Please gather every line in the listing below that contains the string "Fixações".

START SOURCE MATERIAL

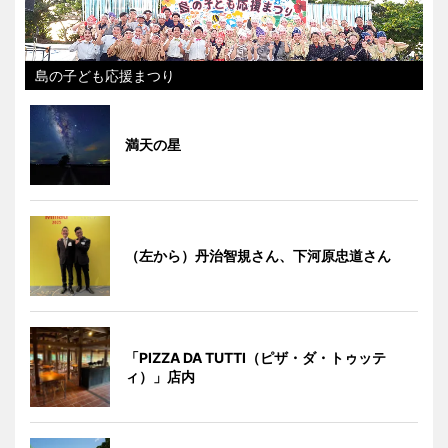
島の子ども応援まつり
満天の星
（左から）丹治智規さん、下河原忠道さん
「PIZZA DA TUTTI（ピザ・ダ・トゥッテ
ィ）」店内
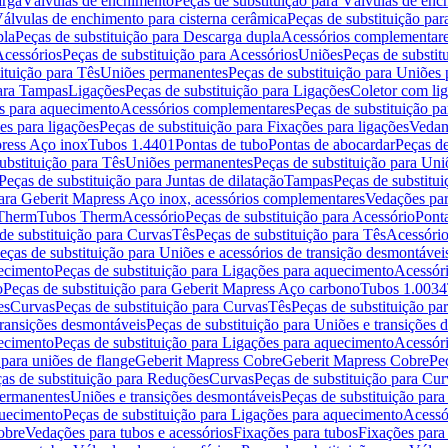
arga
Válvulas de enchimento
Peças de substituição para Válvulas de en
álvulas de enchimento para cisterna cerâmica
Peças de substituição par
pla
Peças de substituição para Descarga dupla
Acessórios complementar
cessórios
Peças de substituição para Acessórios
Uniões
Peças de substit
ituição para Tês
Uniões permanentes
Peças de substituição para Uniões
para Tampas
Ligações
Peças de substituição para Ligações
Coletor com li
es para aquecimento
Acessórios complementares
Peças de substituição p
es para ligações
Peças de substituição para Fixações para ligações
Vedan
press Aço inox
Tubos 1.4401
Pontas de tubo
Pontas de abocardar
Peças de
ubstituição para Tês
Uniões permanentes
Peças de substituição para Un
Peças de substituição para Juntas de dilatação
Tampas
Peças de substitu
para Geberit Mapress Aço inox, acessórios complementares
Vedações par
 Therm
Tubos Therm
Acessório
Peças de substituição para Acessório
Pont
de substituição para Curvas
Tês
Peças de substituição para Tês
Acessório
eças de substituição para Uniões e acessórios de transição desmontávei
ecimento
Peças de substituição para Ligações para aquecimento
Acessór
o
Peças de substituição para Geberit Mapress Aço carbono
Tubos 1.0034
es
Curvas
Peças de substituição para Curvas
Tês
Peças de substituição pa
transições desmontáveis
Peças de substituição para Uniões e transições 
ecimento
Peças de substituição para Ligações para aquecimento
Acessór
para uniões de flange
Geberit Mapress Cobre
Geberit Mapress Cobre
Pe
as de substituição para Reduções
Curvas
Peças de substituição para Cur
permanentes
Uniões e transições desmontáveis
Peças de substituição par
quecimento
Peças de substituição para Ligações para aquecimento
Acessó
obre
Vedações para tubos e acessórios
Fixações para tubos
Fixações para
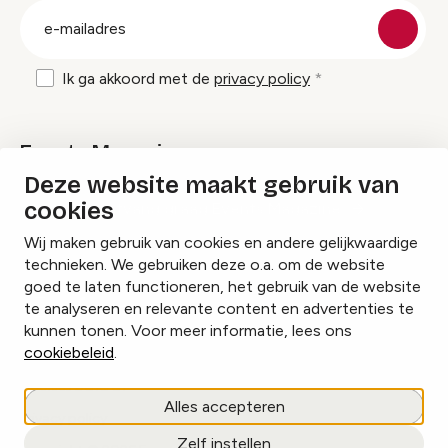
E-
mailadres
Ik ga akkoord met de
privacy policy
Events Magazine
Deze website maakt gebruik van
cookies
Ik ontvang graag Events Magazine
Wij maken gebruik van cookies en andere gelijkwaardige
technieken. We gebruiken deze o.a. om de website
goed te laten functioneren, het gebruik van de website
te analyseren en relevante content en advertenties te
Instagram
Facebook
LinkedIn
kunnen tonen. Voor meer informatie, lees ons
cookiebeleid
.
Cookies beheren
Alles accepteren
Privacy policy
Zelf instellen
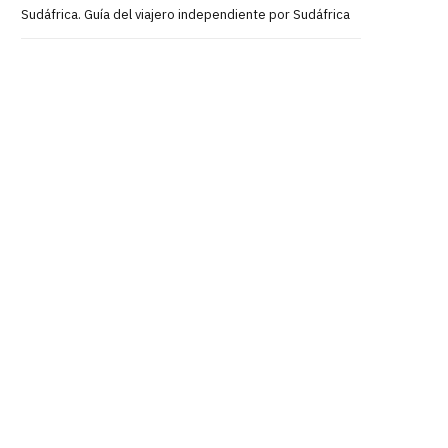
Sudáfrica. Guía del viajero independiente por Sudáfrica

END SOURCE MATERIAL

**ANSWER AREA**
Peças de substituição para Fixações para ligações
Fixações para tubos
Fixações para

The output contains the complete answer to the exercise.